** Task to carry out **
What follows is a set of records; give them all back exactly.

** Extracted material **

====

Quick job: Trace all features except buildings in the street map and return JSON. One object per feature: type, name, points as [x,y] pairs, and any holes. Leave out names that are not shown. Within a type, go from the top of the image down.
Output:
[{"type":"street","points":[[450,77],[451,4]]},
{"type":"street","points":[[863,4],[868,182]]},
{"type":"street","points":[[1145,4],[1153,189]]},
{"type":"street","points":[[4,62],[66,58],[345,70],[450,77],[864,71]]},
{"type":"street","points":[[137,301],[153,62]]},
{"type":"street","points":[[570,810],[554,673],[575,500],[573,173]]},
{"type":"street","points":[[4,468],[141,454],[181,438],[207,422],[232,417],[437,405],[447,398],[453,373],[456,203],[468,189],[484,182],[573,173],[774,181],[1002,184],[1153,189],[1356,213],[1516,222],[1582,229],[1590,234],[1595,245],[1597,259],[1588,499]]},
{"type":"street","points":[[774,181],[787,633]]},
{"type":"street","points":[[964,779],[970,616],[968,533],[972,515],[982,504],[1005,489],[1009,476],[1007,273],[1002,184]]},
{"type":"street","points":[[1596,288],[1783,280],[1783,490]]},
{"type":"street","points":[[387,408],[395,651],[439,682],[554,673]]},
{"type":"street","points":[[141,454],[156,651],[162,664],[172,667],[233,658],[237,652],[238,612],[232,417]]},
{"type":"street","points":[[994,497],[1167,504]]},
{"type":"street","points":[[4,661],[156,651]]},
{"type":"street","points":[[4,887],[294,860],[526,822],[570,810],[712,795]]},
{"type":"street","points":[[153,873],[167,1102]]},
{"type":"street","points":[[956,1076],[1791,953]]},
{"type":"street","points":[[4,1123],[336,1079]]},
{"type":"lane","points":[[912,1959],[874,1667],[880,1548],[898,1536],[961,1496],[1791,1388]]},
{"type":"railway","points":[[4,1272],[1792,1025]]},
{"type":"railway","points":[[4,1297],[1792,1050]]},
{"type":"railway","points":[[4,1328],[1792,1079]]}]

====

** Response to the exercise **
Quick job: Trace all features except buildings in the street map and return JSON. One object per feature: type, name, points as [x,y] pairs, and any holes. Leave out names that are not shown. Within a type, go from the top of the image down.
Output:
[{"type":"street","points":[[450,77],[451,4]]},
{"type":"street","points":[[863,4],[868,182]]},
{"type":"street","points":[[1145,4],[1153,189]]},
{"type":"street","points":[[4,62],[66,58],[345,70],[450,77],[864,71]]},
{"type":"street","points":[[137,301],[153,62]]},
{"type":"street","points":[[570,810],[554,673],[575,500],[573,173]]},
{"type":"street","points":[[4,468],[141,454],[181,438],[207,422],[232,417],[437,405],[447,398],[453,373],[456,203],[468,189],[484,182],[573,173],[774,181],[1002,184],[1153,189],[1356,213],[1516,222],[1582,229],[1590,234],[1595,245],[1597,259],[1588,499]]},
{"type":"street","points":[[774,181],[787,633]]},
{"type":"street","points":[[964,779],[970,616],[968,533],[972,515],[982,504],[1005,489],[1009,476],[1007,273],[1002,184]]},
{"type":"street","points":[[1596,288],[1783,280],[1783,490]]},
{"type":"street","points":[[387,408],[395,651],[439,682],[554,673]]},
{"type":"street","points":[[141,454],[156,651],[162,664],[172,667],[233,658],[237,652],[238,612],[232,417]]},
{"type":"street","points":[[994,497],[1167,504]]},
{"type":"street","points":[[4,661],[156,651]]},
{"type":"street","points":[[4,887],[294,860],[526,822],[570,810],[712,795]]},
{"type":"street","points":[[153,873],[167,1102]]},
{"type":"street","points":[[956,1076],[1791,953]]},
{"type":"street","points":[[4,1123],[336,1079]]},
{"type":"lane","points":[[912,1959],[874,1667],[880,1548],[898,1536],[961,1496],[1791,1388]]},
{"type":"railway","points":[[4,1272],[1792,1025]]},
{"type":"railway","points":[[4,1297],[1792,1050]]},
{"type":"railway","points":[[4,1328],[1792,1079]]}]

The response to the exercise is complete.